> **Exercise brief**: Wherever "camera" appears in the records below, copy the line that holds it.

> **Data for processing**:
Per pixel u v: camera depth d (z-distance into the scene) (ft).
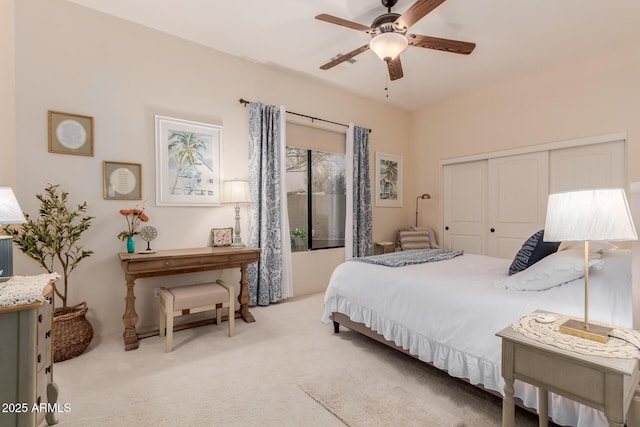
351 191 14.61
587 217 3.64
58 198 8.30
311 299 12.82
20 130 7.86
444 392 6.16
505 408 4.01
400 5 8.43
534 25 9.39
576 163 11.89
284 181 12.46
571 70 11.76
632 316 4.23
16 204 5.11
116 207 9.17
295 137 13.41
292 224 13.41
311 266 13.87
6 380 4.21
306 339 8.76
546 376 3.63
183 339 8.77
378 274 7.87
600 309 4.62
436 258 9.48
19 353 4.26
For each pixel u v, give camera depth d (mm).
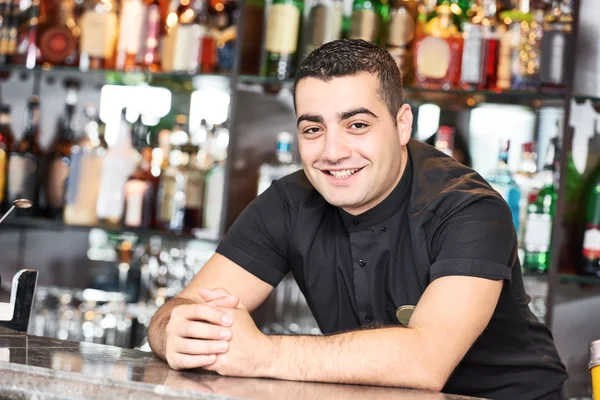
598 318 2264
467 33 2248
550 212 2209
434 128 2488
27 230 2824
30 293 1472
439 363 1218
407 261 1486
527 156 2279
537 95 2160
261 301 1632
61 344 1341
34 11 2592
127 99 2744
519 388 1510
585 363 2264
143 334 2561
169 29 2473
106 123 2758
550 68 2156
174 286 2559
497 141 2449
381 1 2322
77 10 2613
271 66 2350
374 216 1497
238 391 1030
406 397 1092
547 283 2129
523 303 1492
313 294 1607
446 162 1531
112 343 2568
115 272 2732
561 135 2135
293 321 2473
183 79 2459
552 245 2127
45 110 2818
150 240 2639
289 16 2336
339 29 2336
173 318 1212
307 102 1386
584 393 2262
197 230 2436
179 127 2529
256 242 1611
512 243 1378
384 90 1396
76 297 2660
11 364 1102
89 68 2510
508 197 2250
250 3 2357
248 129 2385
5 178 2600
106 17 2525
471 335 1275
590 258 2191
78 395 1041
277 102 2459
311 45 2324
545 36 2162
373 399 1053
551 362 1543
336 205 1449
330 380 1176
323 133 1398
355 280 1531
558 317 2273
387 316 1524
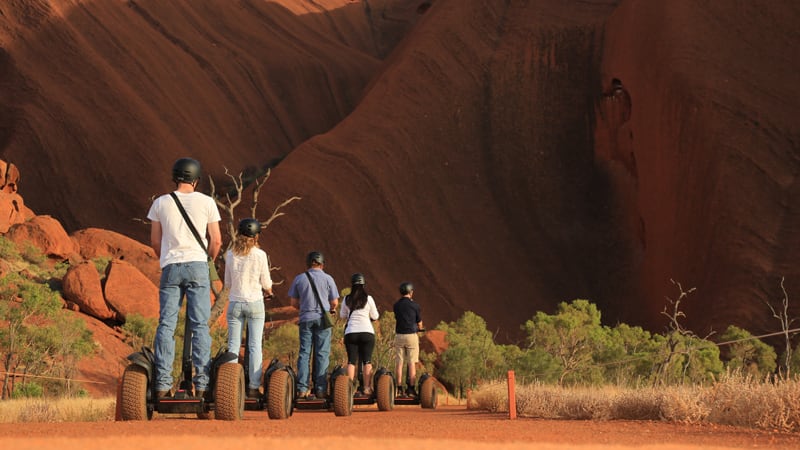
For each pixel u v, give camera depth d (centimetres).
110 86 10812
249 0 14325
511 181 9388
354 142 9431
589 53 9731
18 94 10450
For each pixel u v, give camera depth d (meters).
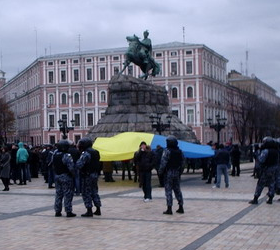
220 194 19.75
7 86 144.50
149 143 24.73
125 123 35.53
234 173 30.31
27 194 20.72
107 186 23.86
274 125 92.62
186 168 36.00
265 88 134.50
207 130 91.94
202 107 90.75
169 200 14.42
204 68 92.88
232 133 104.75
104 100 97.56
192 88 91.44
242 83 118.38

> **Exercise result**:
Per pixel u v: camera depth d (z-distance into the scene) (ft).
For each pixel u v, give camera depth d (mm).
For each pixel u v, give camera depth d (centimetres).
For each pixel u v, give camera depth d (meters).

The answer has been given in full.